> _Aim of the exercise_
The answer should be each line from the entries below that has the word "Left" in it.

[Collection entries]
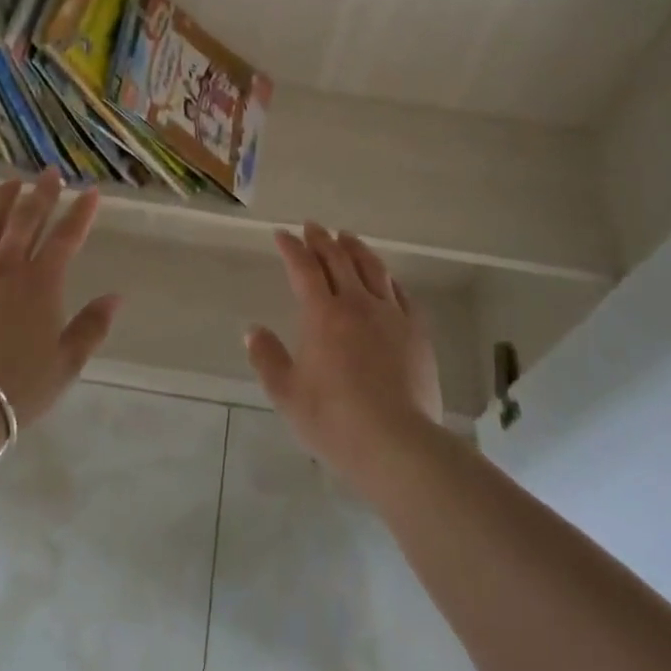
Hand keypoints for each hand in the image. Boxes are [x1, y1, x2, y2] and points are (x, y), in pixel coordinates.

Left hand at [0, 171, 119, 427]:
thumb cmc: (16, 387)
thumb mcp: (65, 364)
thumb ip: (90, 328)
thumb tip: (115, 298)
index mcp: (41, 282)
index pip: (66, 237)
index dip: (81, 213)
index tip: (90, 191)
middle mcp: (6, 266)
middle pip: (26, 219)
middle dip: (41, 193)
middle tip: (49, 172)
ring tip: (9, 182)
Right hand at [246, 223, 442, 488]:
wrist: (398, 444)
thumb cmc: (335, 421)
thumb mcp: (287, 395)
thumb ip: (267, 358)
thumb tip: (254, 330)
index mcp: (322, 315)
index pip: (303, 268)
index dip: (291, 247)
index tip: (282, 234)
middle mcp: (357, 304)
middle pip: (338, 260)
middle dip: (321, 239)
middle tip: (312, 226)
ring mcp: (391, 315)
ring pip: (372, 268)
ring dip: (355, 248)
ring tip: (346, 237)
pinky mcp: (416, 331)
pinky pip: (400, 293)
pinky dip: (387, 277)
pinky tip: (385, 277)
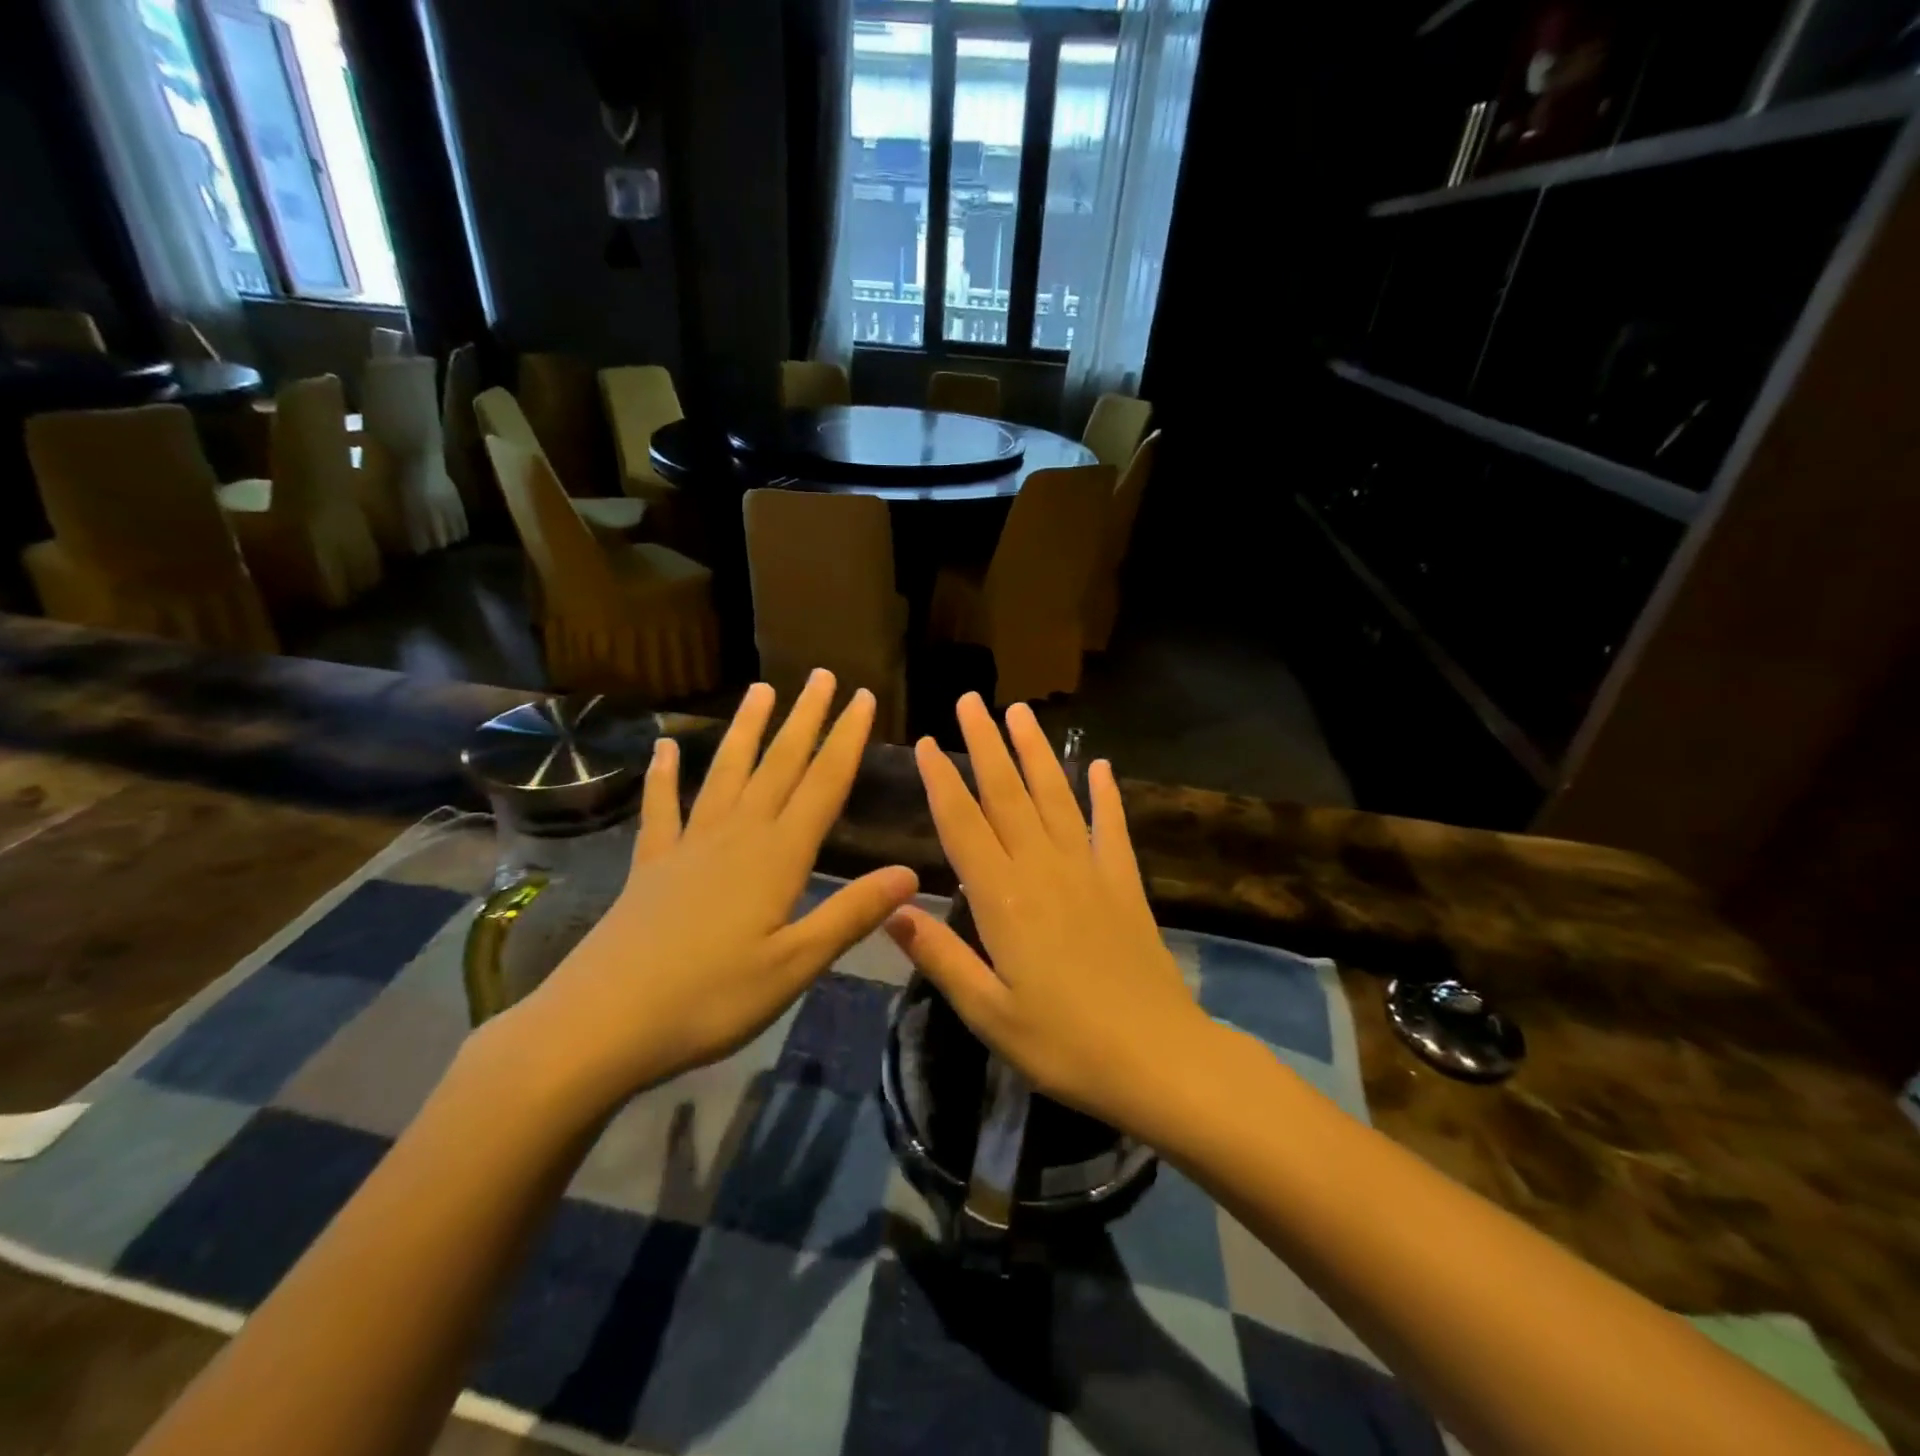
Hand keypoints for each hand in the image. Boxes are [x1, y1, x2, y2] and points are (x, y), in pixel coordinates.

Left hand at [494, 672, 917, 1116]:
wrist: (602, 1023)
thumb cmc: (710, 999)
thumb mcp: (795, 965)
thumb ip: (851, 914)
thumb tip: (910, 873)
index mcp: (778, 857)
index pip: (823, 784)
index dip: (846, 739)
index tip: (863, 697)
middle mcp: (737, 836)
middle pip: (779, 765)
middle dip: (804, 719)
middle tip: (822, 675)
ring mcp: (689, 845)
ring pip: (727, 772)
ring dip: (747, 730)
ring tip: (761, 689)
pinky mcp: (651, 864)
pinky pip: (662, 808)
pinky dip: (664, 775)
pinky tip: (665, 748)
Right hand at [884, 695, 1215, 1137]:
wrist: (1158, 1058)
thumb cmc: (1063, 1044)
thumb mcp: (988, 1013)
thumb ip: (940, 957)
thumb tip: (892, 909)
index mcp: (1003, 899)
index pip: (963, 825)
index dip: (941, 781)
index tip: (925, 742)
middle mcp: (1043, 870)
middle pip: (1008, 794)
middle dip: (985, 744)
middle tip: (970, 700)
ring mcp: (1089, 871)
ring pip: (1056, 797)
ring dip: (1036, 752)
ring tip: (1020, 712)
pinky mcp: (1124, 884)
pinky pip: (1111, 828)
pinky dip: (1105, 795)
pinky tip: (1100, 766)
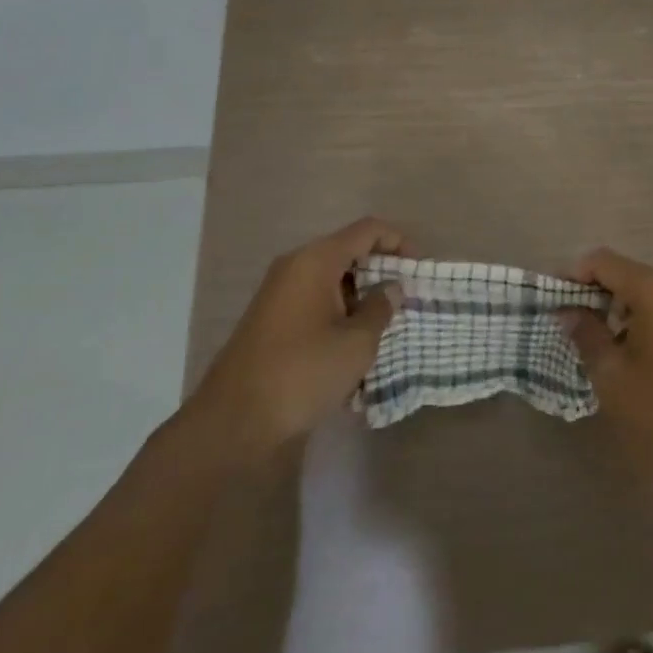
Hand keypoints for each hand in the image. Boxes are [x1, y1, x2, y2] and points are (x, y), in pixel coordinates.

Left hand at [188, 218, 407, 467]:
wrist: (233, 422)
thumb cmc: (302, 373)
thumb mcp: (355, 343)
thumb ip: (380, 308)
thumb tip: (391, 288)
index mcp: (316, 260)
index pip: (367, 230)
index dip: (398, 242)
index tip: (418, 270)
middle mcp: (295, 266)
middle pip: (348, 252)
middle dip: (379, 272)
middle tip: (405, 300)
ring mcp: (279, 292)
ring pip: (331, 279)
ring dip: (359, 296)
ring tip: (383, 328)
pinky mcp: (271, 319)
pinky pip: (314, 301)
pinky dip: (337, 313)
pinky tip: (351, 347)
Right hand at [561, 249, 652, 489]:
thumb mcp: (613, 374)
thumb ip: (585, 333)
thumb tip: (567, 311)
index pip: (602, 261)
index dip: (573, 275)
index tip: (553, 300)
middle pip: (623, 273)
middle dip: (592, 292)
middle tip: (568, 322)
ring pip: (642, 291)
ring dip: (614, 307)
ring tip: (592, 340)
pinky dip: (636, 319)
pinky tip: (624, 352)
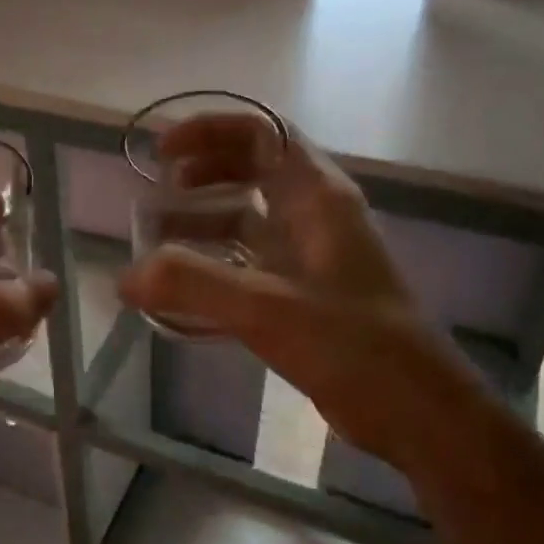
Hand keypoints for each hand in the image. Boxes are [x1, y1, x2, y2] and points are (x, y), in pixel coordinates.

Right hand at [119, 114, 492, 479]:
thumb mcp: (267, 309)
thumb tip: (126, 276)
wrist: (417, 412)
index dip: (210, 131)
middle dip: (203, 171)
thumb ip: (193, 285)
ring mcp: (311, 258)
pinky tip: (183, 290)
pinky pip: (250, 263)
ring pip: (250, 219)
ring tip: (157, 239)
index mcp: (318, 198)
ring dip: (204, 219)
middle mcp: (315, 217)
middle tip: (157, 189)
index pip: (262, 133)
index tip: (163, 153)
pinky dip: (214, 264)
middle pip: (254, 169)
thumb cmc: (354, 346)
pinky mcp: (304, 296)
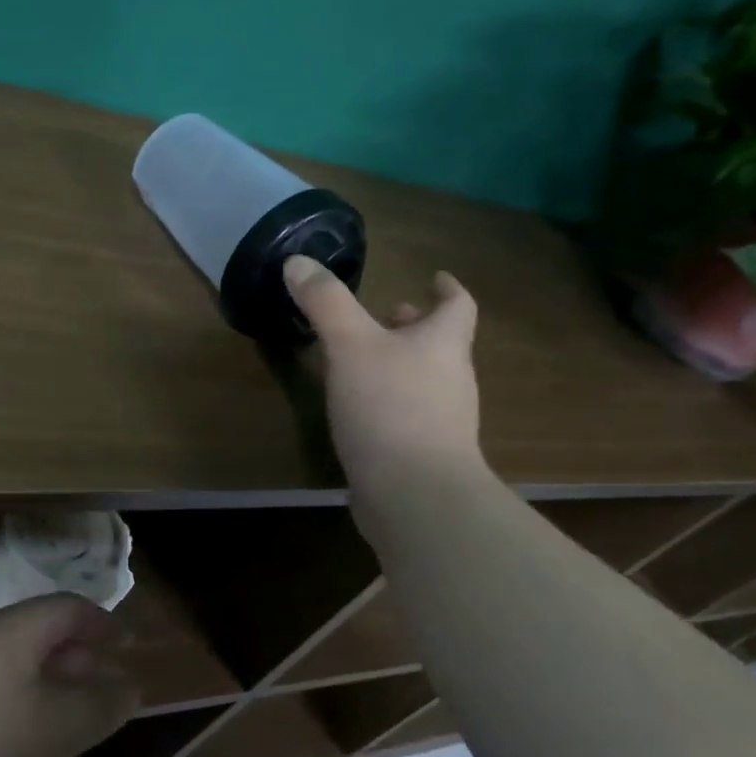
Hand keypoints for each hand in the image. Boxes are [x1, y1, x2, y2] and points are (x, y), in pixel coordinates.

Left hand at [0, 595, 136, 756]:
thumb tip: (126, 683)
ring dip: (42, 684)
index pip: (67, 608)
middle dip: (75, 658)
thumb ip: (98, 704)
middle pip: (36, 633)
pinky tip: (11, 746)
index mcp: (10, 631)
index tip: (126, 646)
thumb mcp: (56, 734)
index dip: (102, 623)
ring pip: (7, 663)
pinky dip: (10, 704)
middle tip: (102, 691)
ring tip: (64, 723)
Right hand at [283, 255, 483, 508]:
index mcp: (442, 345)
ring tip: (362, 359)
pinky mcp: (422, 455)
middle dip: (414, 327)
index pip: (457, 306)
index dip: (447, 289)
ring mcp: (442, 422)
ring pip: (423, 380)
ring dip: (399, 363)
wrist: (415, 495)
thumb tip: (298, 261)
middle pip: (439, 344)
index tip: (437, 277)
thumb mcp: (350, 345)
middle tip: (387, 314)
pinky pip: (407, 415)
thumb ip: (325, 302)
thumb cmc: (389, 407)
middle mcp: (450, 380)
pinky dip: (387, 401)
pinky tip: (357, 410)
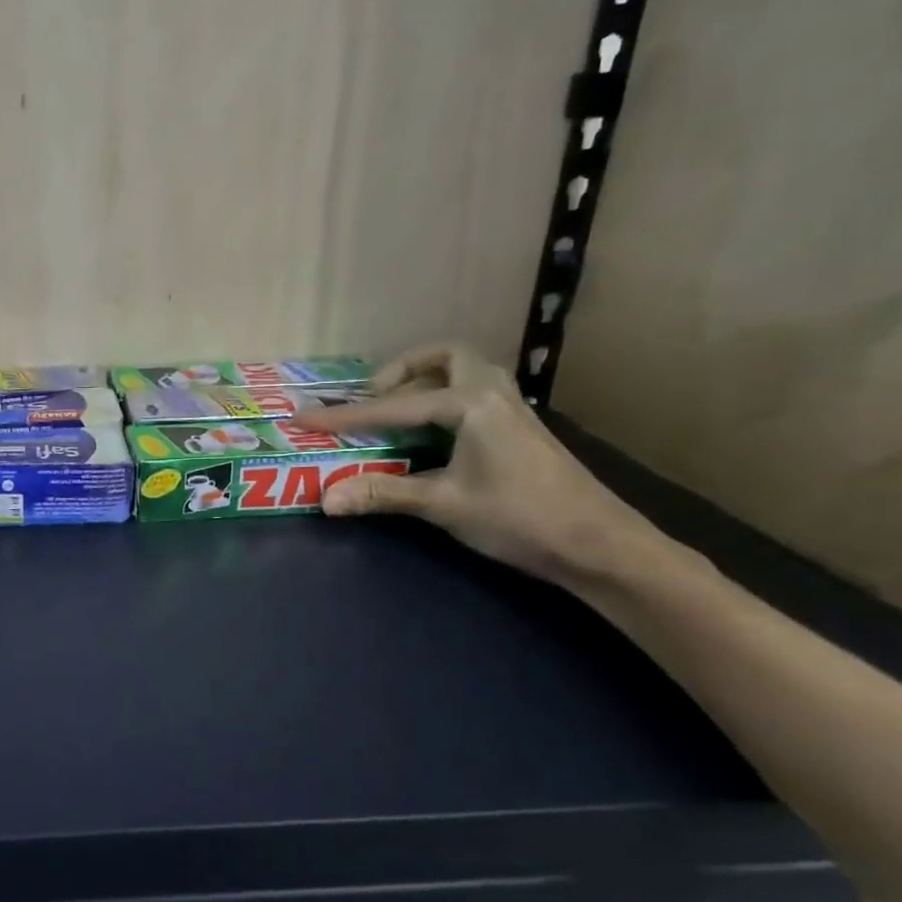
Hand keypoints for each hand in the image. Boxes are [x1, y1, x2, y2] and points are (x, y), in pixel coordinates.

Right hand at [290, 344, 664, 584]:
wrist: (598, 544)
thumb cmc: (520, 517)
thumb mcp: (444, 505)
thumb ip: (384, 493)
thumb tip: (326, 498)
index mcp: (470, 403)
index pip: (392, 407)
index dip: (344, 416)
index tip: (303, 417)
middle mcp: (492, 393)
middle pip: (445, 357)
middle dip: (403, 370)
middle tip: (375, 397)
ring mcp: (512, 409)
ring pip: (466, 372)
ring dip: (428, 381)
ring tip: (400, 411)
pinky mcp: (521, 429)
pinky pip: (476, 393)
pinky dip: (446, 400)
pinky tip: (435, 435)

> _Solution to this problem_
Left hand at [0, 171, 119, 427]:
Left hand at [494, 672, 917, 1116]:
Left hand at [188, 218, 407, 467]:
Left hand at [0, 595, 136, 756]:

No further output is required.